▶ _BRIEF_:
Every line of the records below that holds the word "appareil" should be copied out.

[Entries taken from a collection]
============

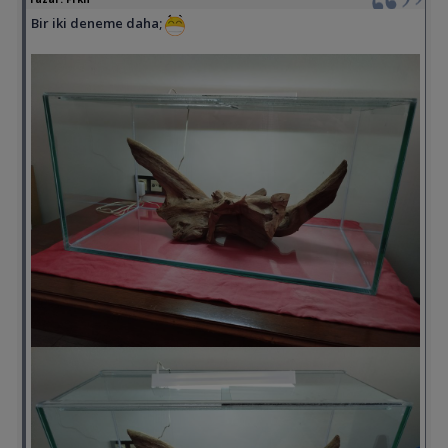
Bir iki deneme daha;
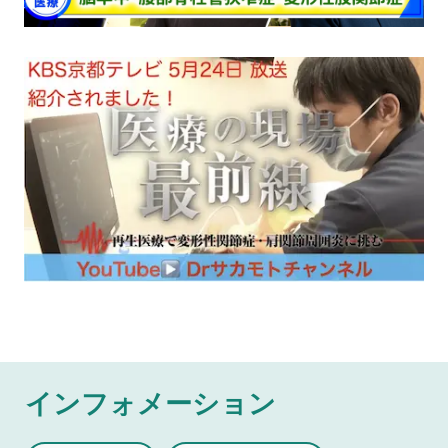
インフォメーション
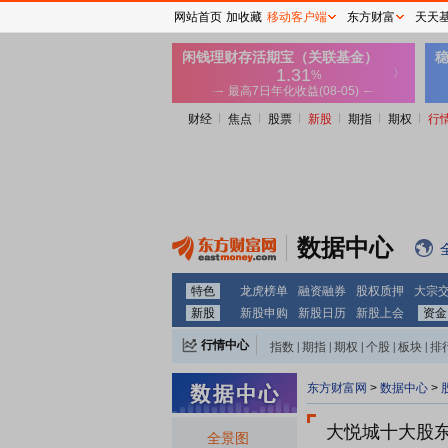
网站首页
加收藏
移动客户端
东方财富
天天
财经
焦点
股票
新股
期指
期权
行
数据中心
特色
龙虎榜单
融资融券
股权质押
大宗
新股
新股申购
新股日历
新股上会
资金
行情中心
指数
|
期指
|
期权
|
个股
|
板块
|
排
东方财富网
>
数据中心
>
大悦城十大股
全景图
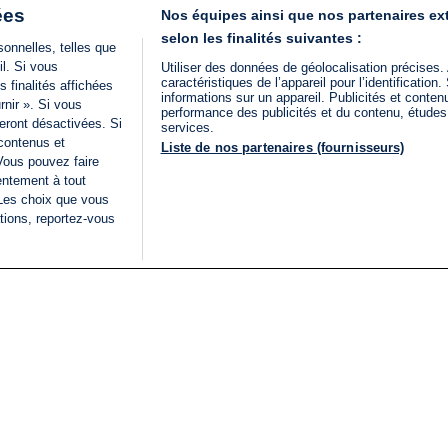
ées
Nos équipes ainsi que nos partenaires ex
selon les finalités suivantes :
onnelles, telles que
il. Si vous
Utiliser des données de géolocalisation précises.
caractéristiques de l’appareil pour l’identificatio
 finalités affichées
informations sur un appareil. Publicités et conte
rnir ». Si vous
performance des publicités et du contenu, étude
eront désactivées. Si
services.
 contenus et
Liste de nos partenaires (fournisseurs)
Vous pouvez faire
entement à tout
 Les choix que vous
tions, reportez-vous
DIRECT
Categories
Juridique
i24NEWS
FIL INFO
CONDITIONS GÉNÉRAL
ÉLECTIONS LÉGISLATIVES
D'UTILISATION
2026
POLITIQUE DE
VU SUR I24NEWS
CONFIDENTIALITÉ
ISRAËL EN GUERRE
CONDITIONS GÉNÉRAL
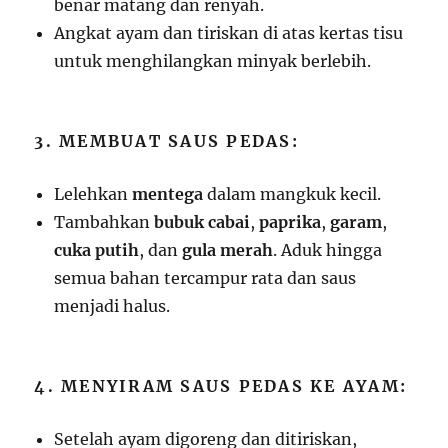
benar matang dan renyah.
Angkat ayam dan tiriskan di atas kertas tisu
untuk menghilangkan minyak berlebih.
3. MEMBUAT SAUS PEDAS:
Lelehkan
mentega
dalam mangkuk kecil.
Tambahkan
bubuk cabai
,
paprika
,
garam
,
cuka putih
, dan
gula merah
. Aduk hingga
semua bahan tercampur rata dan saus
menjadi halus.
4. MENYIRAM SAUS PEDAS KE AYAM:
Setelah ayam digoreng dan ditiriskan,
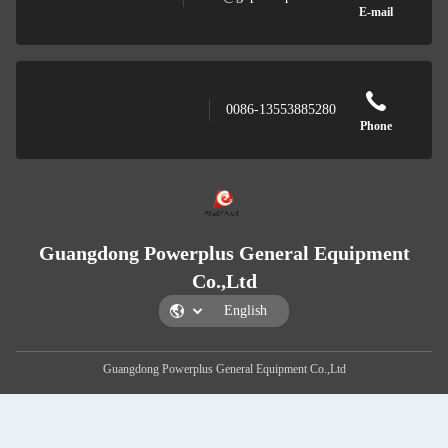
Guangdong Power
Guangdong Powerp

============

▶ _SOLUTION TO THIS PROBLEM_:
caractéristiques de l’appareil pour l’identificatio
informations sur un appareil. Publicités et conte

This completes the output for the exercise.